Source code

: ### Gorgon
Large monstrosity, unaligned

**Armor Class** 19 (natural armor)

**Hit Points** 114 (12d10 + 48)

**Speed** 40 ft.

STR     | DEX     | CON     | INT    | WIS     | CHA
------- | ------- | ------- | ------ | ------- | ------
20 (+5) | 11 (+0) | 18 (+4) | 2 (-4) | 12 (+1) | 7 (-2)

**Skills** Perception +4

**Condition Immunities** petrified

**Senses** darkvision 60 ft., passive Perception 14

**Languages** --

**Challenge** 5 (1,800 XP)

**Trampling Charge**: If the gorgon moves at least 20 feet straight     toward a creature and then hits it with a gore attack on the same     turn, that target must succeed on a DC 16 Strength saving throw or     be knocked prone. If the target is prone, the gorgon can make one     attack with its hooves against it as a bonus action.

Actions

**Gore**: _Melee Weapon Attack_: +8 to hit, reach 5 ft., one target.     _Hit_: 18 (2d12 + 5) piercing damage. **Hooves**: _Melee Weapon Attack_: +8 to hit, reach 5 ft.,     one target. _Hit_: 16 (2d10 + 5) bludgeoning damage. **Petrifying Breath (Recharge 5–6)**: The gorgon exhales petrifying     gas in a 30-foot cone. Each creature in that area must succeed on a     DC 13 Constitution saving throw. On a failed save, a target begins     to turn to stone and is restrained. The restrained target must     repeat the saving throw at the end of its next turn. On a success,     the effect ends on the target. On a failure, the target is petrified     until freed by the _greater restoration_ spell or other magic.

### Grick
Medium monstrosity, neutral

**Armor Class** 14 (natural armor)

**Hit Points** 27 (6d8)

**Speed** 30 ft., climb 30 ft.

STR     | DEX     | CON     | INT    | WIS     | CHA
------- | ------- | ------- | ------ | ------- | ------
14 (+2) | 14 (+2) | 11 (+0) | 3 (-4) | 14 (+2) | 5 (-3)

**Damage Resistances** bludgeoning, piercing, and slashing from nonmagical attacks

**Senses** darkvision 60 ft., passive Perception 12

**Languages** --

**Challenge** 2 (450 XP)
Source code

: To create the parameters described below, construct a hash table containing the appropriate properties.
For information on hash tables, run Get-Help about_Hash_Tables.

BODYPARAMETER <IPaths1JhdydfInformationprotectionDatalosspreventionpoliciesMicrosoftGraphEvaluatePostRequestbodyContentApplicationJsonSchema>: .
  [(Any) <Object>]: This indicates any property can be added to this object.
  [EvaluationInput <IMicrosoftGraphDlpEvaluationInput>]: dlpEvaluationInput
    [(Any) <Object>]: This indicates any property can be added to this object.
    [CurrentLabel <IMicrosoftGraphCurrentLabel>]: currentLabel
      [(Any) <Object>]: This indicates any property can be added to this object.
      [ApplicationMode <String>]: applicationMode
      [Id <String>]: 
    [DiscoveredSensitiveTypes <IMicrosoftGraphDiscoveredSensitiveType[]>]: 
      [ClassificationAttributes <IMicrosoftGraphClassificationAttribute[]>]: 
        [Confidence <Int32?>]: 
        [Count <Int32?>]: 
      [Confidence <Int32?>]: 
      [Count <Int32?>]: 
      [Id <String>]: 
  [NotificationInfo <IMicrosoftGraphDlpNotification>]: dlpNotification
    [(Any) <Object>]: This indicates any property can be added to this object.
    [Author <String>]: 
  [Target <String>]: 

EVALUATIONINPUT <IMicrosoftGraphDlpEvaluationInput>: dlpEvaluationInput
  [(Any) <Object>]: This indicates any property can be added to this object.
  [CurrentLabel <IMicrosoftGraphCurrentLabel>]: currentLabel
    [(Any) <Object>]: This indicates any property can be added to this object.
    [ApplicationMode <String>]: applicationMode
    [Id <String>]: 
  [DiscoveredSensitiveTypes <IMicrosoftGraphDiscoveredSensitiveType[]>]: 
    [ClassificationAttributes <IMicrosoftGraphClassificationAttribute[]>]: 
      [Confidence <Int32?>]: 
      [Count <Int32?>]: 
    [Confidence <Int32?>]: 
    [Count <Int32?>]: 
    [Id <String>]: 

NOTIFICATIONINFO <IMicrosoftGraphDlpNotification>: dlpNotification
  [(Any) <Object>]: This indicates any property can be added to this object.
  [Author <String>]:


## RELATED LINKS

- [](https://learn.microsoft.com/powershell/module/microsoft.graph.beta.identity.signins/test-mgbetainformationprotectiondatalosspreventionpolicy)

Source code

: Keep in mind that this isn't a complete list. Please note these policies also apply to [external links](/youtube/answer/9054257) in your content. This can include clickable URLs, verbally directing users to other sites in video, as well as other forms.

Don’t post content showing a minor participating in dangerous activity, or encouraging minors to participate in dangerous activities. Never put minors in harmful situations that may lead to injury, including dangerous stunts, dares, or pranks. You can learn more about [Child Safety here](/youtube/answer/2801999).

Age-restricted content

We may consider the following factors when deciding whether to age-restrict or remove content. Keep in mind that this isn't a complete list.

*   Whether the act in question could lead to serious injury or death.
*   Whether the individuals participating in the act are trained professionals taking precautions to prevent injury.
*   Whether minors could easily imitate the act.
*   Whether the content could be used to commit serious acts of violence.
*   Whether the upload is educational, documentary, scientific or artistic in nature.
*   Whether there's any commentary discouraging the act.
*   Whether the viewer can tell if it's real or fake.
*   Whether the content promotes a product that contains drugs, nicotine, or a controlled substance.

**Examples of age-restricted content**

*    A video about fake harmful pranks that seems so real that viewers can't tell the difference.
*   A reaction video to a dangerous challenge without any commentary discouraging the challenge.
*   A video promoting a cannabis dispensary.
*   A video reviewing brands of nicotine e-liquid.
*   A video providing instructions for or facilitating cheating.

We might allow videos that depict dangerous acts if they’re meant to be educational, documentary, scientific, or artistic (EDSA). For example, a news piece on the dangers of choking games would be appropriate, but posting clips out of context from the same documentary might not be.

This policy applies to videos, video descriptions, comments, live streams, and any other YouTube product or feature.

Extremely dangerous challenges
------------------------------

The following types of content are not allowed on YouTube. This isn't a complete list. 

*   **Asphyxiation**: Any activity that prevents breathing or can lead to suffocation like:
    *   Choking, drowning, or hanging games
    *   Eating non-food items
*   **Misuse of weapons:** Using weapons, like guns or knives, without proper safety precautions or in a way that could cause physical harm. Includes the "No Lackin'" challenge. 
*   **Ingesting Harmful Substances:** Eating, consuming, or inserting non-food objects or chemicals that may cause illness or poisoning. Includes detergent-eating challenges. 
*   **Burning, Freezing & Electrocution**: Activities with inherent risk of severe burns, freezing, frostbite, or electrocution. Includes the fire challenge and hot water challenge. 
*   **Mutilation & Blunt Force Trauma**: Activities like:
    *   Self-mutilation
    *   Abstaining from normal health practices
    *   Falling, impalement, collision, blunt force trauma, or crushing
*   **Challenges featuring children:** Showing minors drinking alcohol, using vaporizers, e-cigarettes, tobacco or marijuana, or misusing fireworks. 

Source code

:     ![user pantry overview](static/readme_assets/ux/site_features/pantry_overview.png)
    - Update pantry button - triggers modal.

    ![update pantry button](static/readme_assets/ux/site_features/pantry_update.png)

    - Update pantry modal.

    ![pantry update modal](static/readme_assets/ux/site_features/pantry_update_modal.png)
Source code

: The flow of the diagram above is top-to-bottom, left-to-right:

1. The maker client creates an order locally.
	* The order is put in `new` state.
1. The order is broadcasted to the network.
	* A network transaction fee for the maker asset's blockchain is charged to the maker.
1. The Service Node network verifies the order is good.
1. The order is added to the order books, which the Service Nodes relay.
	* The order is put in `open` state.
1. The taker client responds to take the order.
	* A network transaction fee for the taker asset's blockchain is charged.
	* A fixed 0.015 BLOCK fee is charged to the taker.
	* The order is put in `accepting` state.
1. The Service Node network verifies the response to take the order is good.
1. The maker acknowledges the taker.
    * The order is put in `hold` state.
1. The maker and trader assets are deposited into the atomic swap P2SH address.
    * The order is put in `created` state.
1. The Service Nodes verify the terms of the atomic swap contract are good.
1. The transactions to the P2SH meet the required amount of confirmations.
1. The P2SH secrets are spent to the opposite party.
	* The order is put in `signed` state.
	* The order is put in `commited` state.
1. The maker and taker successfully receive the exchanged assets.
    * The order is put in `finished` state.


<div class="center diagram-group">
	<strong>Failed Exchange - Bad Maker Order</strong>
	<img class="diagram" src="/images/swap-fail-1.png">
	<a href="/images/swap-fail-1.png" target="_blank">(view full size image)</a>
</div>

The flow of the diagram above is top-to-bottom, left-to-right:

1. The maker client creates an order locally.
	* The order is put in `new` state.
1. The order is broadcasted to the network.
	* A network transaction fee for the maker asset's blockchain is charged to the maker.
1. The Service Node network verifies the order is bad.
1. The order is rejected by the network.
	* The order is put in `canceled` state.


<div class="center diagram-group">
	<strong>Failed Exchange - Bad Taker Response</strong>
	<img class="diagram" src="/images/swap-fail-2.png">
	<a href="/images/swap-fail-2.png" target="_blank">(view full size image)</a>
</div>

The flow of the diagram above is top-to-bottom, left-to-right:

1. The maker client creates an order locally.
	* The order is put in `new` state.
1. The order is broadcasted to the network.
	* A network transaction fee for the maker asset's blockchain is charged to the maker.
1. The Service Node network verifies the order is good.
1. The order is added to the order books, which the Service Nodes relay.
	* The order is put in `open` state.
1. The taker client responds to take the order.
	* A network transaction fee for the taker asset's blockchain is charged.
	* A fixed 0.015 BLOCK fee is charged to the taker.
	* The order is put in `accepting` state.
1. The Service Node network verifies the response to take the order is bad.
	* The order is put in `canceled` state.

════════

> Instructions to follow
Please rename "commentary" to "narration" in the lines from the one with "We may consider" up to and including the one with "The following types". Give back only those lines, otherwise unchanged.

> Response for this exercise
We may consider the following factors when deciding whether to age-restrict or remove content. Keep in mind that this isn't a complete list.

*   Whether the act in question could lead to serious injury or death.
*   Whether the individuals participating in the act are trained professionals taking precautions to prevent injury.
*   Whether minors could easily imitate the act.
*   Whether the content could be used to commit serious acts of violence.
*   Whether the upload is educational, documentary, scientific or artistic in nature.
*   Whether there's any narration discouraging the act.
*   Whether the viewer can tell if it's real or fake.
*   Whether the content promotes a product that contains drugs, nicotine, or a controlled substance.

**Examples of age-restricted content**

*    A video about fake harmful pranks that seems so real that viewers can't tell the difference.
*   A reaction video to a dangerous challenge without any narration discouraging the challenge.
*   A video promoting a cannabis dispensary.
*   A video reviewing brands of nicotine e-liquid.
*   A video providing instructions for or facilitating cheating.

We might allow videos that depict dangerous acts if they’re meant to be educational, documentary, scientific, or artistic (EDSA). For example, a news piece on the dangers of choking games would be appropriate, but posting clips out of context from the same documentary might not be.

This policy applies to videos, video descriptions, comments, live streams, and any other YouTube product or feature.

Extremely dangerous challenges
------------------------------

The following types of content are not allowed on YouTube. This isn't a complete list. 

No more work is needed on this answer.